Here’s what millennials or Gen Y can do to ensure a smooth retirement era for themselves:

  • Don’t spend too much
    One of the biggest mistake millennials do is living paycheck to paycheck. Even though they earn substantial sum of money, they often go overboard with their expenses.  Work a way to cut your costs so that you can save enough to invest for a better future. Also, mere saving is not enough. You need to invest your money and ensure that they provide inflation beating returns.
  • Learn good budgeting and financial planning
    millennials often have the habit of splurging their income as soon as they get an raise. They think they need to spend it entirely as they earned it. Though, it is true to an extent and you must spoil yourself, but you must make sure that you do not end up spending your entire income. As a thumb rule, 50% of your expenses usually go towards basic necessities such as rent, home loan, electricity, water bill, etc.  Next, you must save and invest at least 30% of your income towards financial goals. You can also take help of a financial advisor who can better plan your finances
  • Get out of debt
    One of the worst mistakes you can make is being a victim to debt trap. With easy and quick availitbility of personal loans and credit cards, millennials often spend more than they can afford. However, they often fail to realise that these instruments charge significantly higher interest rates to borrowers. Thus, one must try to stay away from credit card debts as much as possible. Also, it is a good habit to get rid of your debt and pay your credit cards on time.

* **Information provided**:
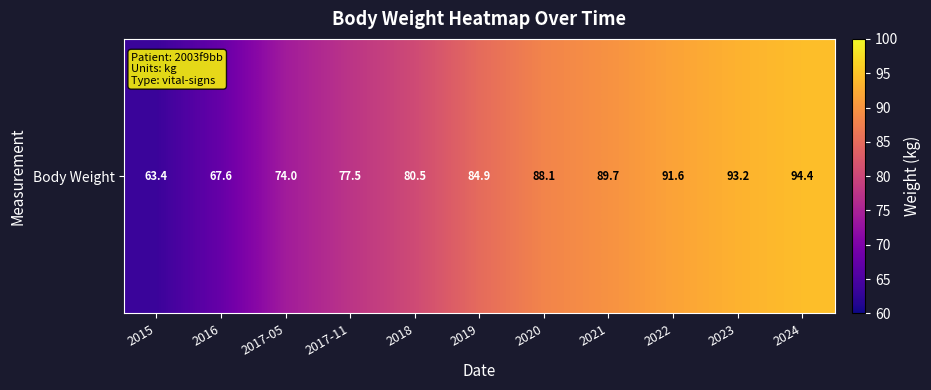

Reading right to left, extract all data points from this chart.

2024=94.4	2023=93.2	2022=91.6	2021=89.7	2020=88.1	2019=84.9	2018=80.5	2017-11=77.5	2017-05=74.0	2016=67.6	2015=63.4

* **What needs to be done**: In the retirement tips text, what minimum share of income should be saved and invested toward financial goals?

* **Output**: At least 30% of income.